- _Фрагмент текста_:
━━━━━━━━━━━━━━━━━━━━━━━━━━━━━━
Однако Шахин-Гирей твердо стоял на своем.
– Всепокорнейше прошу, – хмуро говорил он, – чтобы российский двор в подтверждение своих добрых намерений уступил мне в следующих двух пунктах: чтобы сделан мне был визит первенствующим министром, а на аудиенции у Ее Императорского Величества не принуждали меня снимать шапку.
Дело дошло до Совета, который принял соломоново решение: Шахин-Гирею была пожалована в подарок шапка с таким объявлением: «Ее Императорское Величество, освободив татарские народы от независимости Порты Оттоманской и признавая их вольными и ни от кого, кроме единого Бога, не зависимыми, изволит жаловать им при дворе своем по особому своему благоволению и милости тот самый церемониал, который употребителен относительно других магометанских областей, т. е. Порты Оттоманской и персидского государства. По этой причине жалует она Калге шапку, позволяя в то же время и всем вообще татарам являться отныне везде с покрытыми головами, дабы они в новом своем состоянии с другими магометанскими народами пользовались совершенным равенством».
━━━━━━━━━━━━━━━━━━━━━━━━━━━━━━
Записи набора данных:
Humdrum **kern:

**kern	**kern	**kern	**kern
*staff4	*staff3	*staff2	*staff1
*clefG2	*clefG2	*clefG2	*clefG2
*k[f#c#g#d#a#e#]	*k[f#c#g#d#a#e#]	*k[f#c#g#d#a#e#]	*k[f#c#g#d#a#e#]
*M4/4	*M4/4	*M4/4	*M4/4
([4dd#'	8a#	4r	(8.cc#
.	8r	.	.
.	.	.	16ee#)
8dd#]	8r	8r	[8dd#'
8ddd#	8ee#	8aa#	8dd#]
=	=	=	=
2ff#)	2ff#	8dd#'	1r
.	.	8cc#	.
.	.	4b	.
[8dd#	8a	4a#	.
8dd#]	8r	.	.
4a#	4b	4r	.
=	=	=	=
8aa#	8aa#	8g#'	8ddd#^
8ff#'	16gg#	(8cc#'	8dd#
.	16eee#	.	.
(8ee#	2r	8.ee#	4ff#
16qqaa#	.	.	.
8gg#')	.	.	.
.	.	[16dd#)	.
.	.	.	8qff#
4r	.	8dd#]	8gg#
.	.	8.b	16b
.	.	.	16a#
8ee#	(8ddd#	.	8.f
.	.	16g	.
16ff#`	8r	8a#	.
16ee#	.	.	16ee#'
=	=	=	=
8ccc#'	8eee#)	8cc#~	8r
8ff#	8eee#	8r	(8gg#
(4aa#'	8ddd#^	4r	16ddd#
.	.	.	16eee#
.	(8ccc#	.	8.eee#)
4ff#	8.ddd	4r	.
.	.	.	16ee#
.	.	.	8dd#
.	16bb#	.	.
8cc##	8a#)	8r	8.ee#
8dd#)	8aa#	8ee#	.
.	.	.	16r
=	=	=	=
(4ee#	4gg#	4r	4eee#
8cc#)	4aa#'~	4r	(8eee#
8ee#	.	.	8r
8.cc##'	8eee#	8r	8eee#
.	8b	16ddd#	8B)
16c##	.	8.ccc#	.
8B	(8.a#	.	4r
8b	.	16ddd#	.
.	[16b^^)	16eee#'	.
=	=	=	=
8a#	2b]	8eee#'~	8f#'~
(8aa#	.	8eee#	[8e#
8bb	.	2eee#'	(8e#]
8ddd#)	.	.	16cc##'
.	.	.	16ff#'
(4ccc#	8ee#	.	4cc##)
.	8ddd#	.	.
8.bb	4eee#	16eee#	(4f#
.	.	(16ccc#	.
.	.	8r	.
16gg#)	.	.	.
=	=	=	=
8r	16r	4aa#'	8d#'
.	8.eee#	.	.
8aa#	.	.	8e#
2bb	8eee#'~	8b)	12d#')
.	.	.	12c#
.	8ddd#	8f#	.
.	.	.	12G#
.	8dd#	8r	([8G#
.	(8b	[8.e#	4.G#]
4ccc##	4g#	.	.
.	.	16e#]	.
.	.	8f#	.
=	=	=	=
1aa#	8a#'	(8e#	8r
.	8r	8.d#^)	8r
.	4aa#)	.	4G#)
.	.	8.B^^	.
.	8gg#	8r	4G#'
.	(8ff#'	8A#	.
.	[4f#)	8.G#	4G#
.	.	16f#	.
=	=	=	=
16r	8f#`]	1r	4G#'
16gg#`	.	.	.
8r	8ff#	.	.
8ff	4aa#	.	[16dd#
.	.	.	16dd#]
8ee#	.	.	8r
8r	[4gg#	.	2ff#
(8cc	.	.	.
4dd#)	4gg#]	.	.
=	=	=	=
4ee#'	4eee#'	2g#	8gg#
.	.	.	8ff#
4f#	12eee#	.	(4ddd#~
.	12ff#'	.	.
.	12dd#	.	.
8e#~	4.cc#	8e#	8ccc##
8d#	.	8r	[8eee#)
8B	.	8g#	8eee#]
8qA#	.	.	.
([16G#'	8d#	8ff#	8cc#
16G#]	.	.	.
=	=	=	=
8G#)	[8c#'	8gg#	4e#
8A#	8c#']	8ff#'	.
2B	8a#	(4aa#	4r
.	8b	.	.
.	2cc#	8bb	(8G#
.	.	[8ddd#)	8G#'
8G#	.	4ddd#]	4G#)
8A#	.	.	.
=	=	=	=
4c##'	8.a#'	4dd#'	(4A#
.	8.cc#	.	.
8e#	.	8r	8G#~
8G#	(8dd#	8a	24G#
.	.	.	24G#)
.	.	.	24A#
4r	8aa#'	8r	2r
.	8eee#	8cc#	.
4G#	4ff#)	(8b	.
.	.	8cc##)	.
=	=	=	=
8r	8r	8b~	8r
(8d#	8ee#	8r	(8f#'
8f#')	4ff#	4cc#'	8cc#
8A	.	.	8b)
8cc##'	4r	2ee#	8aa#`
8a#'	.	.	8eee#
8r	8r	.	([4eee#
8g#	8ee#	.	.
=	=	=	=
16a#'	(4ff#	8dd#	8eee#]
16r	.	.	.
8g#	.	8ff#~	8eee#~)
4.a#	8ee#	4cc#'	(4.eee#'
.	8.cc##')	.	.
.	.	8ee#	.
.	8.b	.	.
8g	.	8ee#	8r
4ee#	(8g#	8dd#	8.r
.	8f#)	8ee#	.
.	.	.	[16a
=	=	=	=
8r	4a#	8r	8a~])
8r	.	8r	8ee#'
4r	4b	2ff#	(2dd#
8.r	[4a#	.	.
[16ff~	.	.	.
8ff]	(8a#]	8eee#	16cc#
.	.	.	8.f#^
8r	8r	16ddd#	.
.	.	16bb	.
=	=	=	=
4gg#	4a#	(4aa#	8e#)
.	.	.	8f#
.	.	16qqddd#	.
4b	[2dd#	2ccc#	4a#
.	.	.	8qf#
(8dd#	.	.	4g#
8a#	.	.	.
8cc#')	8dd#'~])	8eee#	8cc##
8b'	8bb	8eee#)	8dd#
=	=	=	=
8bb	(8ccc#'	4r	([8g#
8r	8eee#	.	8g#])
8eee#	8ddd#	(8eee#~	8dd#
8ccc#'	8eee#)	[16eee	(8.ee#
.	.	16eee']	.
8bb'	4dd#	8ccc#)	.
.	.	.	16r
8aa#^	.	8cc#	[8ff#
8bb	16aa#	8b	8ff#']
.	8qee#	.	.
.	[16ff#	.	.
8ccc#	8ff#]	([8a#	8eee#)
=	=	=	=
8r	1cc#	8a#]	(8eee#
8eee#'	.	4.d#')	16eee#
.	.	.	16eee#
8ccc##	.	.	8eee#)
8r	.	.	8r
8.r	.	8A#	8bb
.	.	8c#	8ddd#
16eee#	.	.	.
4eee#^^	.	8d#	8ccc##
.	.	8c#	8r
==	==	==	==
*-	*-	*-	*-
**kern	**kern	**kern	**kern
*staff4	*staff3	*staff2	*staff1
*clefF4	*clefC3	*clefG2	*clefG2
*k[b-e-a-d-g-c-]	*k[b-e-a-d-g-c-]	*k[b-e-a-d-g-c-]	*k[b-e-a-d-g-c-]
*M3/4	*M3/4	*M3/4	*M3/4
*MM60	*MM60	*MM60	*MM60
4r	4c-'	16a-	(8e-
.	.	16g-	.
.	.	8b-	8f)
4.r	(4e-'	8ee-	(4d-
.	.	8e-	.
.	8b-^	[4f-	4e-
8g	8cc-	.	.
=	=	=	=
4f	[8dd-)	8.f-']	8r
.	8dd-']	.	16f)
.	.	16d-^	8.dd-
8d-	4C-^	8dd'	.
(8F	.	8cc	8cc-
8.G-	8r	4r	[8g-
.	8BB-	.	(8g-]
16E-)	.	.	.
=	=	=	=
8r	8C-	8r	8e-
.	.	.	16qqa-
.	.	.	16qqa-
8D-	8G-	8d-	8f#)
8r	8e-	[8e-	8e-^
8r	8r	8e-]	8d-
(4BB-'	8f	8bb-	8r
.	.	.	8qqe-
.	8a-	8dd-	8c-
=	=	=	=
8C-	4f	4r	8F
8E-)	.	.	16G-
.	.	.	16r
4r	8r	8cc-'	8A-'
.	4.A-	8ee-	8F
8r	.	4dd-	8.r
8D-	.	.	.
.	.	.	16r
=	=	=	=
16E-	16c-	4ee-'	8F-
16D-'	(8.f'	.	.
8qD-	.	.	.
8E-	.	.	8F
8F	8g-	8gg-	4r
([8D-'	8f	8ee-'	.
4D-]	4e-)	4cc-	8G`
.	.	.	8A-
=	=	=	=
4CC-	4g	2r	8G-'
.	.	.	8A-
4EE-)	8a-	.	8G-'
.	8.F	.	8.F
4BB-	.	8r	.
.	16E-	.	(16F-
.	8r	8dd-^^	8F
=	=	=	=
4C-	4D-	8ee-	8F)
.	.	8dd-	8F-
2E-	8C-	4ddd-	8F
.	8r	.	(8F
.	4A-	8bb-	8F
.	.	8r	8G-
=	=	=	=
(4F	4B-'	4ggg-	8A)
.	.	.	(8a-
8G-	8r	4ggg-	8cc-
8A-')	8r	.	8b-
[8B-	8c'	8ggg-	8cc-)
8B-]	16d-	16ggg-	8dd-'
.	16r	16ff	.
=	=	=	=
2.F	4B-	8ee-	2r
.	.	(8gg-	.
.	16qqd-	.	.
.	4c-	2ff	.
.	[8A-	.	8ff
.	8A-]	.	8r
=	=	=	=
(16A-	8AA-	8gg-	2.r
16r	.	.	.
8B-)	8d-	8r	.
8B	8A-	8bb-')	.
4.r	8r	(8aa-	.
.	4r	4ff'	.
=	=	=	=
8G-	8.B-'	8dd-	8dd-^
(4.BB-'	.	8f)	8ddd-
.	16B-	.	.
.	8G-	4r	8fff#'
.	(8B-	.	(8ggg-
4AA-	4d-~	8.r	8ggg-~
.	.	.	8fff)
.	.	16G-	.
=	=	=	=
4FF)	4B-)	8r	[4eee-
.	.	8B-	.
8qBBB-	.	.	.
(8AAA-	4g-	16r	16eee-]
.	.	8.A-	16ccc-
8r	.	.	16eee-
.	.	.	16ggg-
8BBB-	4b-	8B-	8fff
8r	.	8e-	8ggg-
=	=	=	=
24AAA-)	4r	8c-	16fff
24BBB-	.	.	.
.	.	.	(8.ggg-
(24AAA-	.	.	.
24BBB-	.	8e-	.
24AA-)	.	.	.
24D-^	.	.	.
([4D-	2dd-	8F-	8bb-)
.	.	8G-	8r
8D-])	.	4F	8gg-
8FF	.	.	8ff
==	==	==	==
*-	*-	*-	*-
━━━━━━━━━━━━━━━━━━━━━━━━━━━━━━
- _Задание_:
Напишите продолжение текста о Шахин-Гирее и пожалованной ему шапке, начиная сразу после его последнего предложения.

- _Ответ на задание_:
Шахин-Гирей прожил в Петербурге до осени 1772 г.
«У нас теперь здесь Калга-Султан, – сообщала Екатерина Вольтеру, – брат независимого крымского хана; это молодой человек 25 лет, чрезвычайно умный и желающий образовать себя. Этот крымский дофин – самый любезный татарин; он хорош собою, умен, образован не по-татарски, пишет стихи, хочет все видеть и все знать; все полюбили его».
Шахин-Гирей, получавший для проживания в русской столице по 100 рублей в день, имел все основания быть довольным приемом, оказанным ему в Петербурге. Панин же опасался, что деньги были израсходованы напрасно. Превратить плоды блестящих военных побед в сухие статьи дипломатического трактата оказалось делом несравненно более трудным, чем представлялось Екатерине и ее ближайшему окружению.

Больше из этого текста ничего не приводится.